Il tocco di Blechacz
Classe 1985, Rafal Blechacz è ormai un protagonista del pianismo internazionale. Il tocco morbido, soffice lo caratterizzava sin dall’inizio, in particolare quando affrontava il connazionale Chopin. Con il quale continua a mantenere una affinità che non è solo musicale ma spirituale davvero stupefacente. Nel concerto tenuto ieri sera all’Accademia Nazionale Santa Cecilia in Roma, dove viene ogni anno dal 2010, ha esordito con Bach (Quattro Duetti BWW 802-805) – un canto leggero e lirico nel contrappunto “fugato” -, passando poi al Beethoven del Rondò in sol maggiore (un divertimento luminoso) e alla Sonata in do magg. op. 51 n.2, che il pianista ora affronta con un senso del dramma nuovo, passionale, impetuoso di fronte al musicista “ciclopico”.

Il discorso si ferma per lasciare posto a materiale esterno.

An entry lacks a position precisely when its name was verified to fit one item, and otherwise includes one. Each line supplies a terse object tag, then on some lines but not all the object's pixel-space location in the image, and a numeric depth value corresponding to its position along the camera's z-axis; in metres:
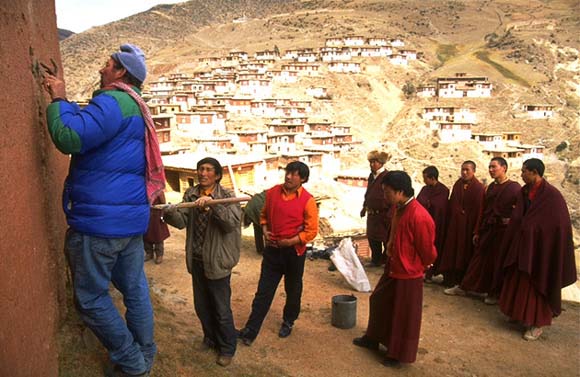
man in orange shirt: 4.00
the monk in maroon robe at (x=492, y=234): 5.33
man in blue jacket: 2.18
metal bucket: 4.83
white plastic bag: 6.04
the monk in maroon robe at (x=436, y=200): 6.12
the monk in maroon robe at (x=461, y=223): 5.78
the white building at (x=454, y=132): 46.88
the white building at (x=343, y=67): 63.81
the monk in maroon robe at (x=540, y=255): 4.59
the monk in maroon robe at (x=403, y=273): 3.72
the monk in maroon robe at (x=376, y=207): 6.45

Ed è nel sentimento drammatico acquisito la novità del pianismo attuale di Blechacz. Chopin, sia nella Fantasia in fa minore come nel Notturno op. 48 n. 2, è liquido, evanescente a volte, perché il tocco del pianista evoca suggestioni liriche ed atmosfere d’anima con un senso della dinamica – pianissimi come respiri e fortissimi come ire – intelligentemente ricercato, studiato, capito. Quando affronta la Sonata n.2 in si bem. magg. op. 35 il Grave del primo tempo è una lotta formidabile contro il destino avverso, si risolleva vorticosa nello Scherzo e poi si apre – ed è come un nuovo sipario – sul Lento della celebre Marcia funebre.
Il tocco è delicatissimo, dolorante e dignitoso come i rintocchi delle note ribattute, con un lamento appena percepibile. Questo dolore tende a slargarsi e poi ad alzarsi nella larga melodia elegiaca che porta un soffio di luce nel sentimento della morte così presente. Difficile per chi non lo ascolti dal vivo descrivere l’anima di Chopin che Blechacz qui rivela, anzi passa in lui e da lui a noi. Nessuna incisione lo potrebbe ripetere. Siamo nella rivelazione di un universo interiore, un momento magico che rivela la grandezza e la maturità di un interprete. Il quale, alla fine, non può che concedere bis ad un pubblico affamato di bellezza e, soprattutto, di purezza. È quest’ultima la cifra peculiare del tocco e del suono di Blechacz. Tale da renderlo capace di “suonare” Chopin con Chopin accanto, poeta del cuore e del dramma.